[Stated goal] Reproduce every line of the records that follow, keeping each character unchanged.

BEGIN Records to process

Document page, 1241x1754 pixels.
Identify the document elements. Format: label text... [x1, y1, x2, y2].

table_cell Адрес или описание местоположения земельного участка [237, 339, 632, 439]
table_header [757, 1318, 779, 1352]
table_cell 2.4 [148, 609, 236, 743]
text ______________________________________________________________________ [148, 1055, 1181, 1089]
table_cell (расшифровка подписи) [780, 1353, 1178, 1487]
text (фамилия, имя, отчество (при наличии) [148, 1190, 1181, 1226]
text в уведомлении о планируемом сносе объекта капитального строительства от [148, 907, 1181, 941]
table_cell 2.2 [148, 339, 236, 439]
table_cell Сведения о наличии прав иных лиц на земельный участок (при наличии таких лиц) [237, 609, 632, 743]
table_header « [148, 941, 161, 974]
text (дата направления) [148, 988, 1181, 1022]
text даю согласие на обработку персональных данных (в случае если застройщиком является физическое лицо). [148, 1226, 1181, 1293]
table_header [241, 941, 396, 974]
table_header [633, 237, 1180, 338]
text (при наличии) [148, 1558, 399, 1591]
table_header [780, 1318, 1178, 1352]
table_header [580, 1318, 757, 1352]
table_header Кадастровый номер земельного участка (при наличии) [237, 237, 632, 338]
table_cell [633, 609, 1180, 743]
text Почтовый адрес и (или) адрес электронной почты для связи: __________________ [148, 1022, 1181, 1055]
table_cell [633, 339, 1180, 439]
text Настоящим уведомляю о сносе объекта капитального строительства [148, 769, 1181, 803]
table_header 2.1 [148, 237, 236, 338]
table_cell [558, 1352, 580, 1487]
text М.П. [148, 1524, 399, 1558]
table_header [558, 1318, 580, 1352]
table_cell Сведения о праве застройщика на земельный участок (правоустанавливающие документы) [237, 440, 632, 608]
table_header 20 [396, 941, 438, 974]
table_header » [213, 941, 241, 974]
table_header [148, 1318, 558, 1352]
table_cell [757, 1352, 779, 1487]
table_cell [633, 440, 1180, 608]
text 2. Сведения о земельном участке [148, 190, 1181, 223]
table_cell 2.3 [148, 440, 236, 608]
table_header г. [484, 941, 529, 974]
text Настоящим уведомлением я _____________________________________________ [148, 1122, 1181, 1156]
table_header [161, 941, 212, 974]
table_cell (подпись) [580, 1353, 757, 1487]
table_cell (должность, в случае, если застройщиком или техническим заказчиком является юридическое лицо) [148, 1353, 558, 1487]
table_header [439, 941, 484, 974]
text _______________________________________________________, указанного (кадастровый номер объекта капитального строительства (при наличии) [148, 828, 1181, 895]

END Records to process

[Exercise response]
Document page, 1241x1754 pixels.
Identify the document elements. Format: label text... [x1, y1, x2, y2].

table_cell Адрес или описание местоположения земельного участка [237, 339, 632, 439]
table_header [757, 1318, 779, 1352]
table_cell 2.4 [148, 609, 236, 743]
text ______________________________________________________________________ [148, 1055, 1181, 1089]
table_cell (расшифровка подписи) [780, 1353, 1178, 1487]
text (фамилия, имя, отчество (при наличии) [148, 1190, 1181, 1226]
text в уведомлении о планируемом сносе объекта капитального строительства от [148, 907, 1181, 941]
table_cell 2.2 [148, 339, 236, 439]
table_cell Сведения о наличии прав иных лиц на земельный участок (при наличии таких лиц) [237, 609, 632, 743]
table_header « [148, 941, 161, 974]
text (дата направления) [148, 988, 1181, 1022]
text даю согласие на обработку персональных данных (в случае если застройщиком является физическое лицо). [148, 1226, 1181, 1293]
table_header [241, 941, 396, 974]
table_header [633, 237, 1180, 338]
text (при наличии) [148, 1558, 399, 1591]
table_header [780, 1318, 1178, 1352]
table_header [580, 1318, 757, 1352]
table_header Кадастровый номер земельного участка (при наличии) [237, 237, 632, 338]
table_cell [633, 609, 1180, 743]
text Почтовый адрес и (или) адрес электронной почты для связи: __________________ [148, 1022, 1181, 1055]
table_cell [633, 339, 1180, 439]
text Настоящим уведомляю о сносе объекта капитального строительства [148, 769, 1181, 803]
table_header 2.1 [148, 237, 236, 338]
table_cell [558, 1352, 580, 1487]
text М.П. [148, 1524, 399, 1558]
table_header [558, 1318, 580, 1352]
table_cell Сведения о праве застройщика на земельный участок (правоустанавливающие документы) [237, 440, 632, 608]
table_header 20 [396, 941, 438, 974]
table_header » [213, 941, 241, 974]
table_header [148, 1318, 558, 1352]
table_cell [757, 1352, 779, 1487]
table_cell [633, 440, 1180, 608]
text 2. Сведения о земельном участке [148, 190, 1181, 223]
table_cell 2.3 [148, 440, 236, 608]
table_header г. [484, 941, 529, 974]
text Настоящим уведомлением я _____________________________________________ [148, 1122, 1181, 1156]
table_header [161, 941, 212, 974]
table_cell (подпись) [580, 1353, 757, 1487]
table_cell (должность, в случае, если застройщиком или техническим заказчиком является юридическое лицо) [148, 1353, 558, 1487]
table_header [439, 941, 484, 974]
text _______________________________________________________, указанного (кадастровый номер объекта капитального строительства (при наличии) [148, 828, 1181, 895]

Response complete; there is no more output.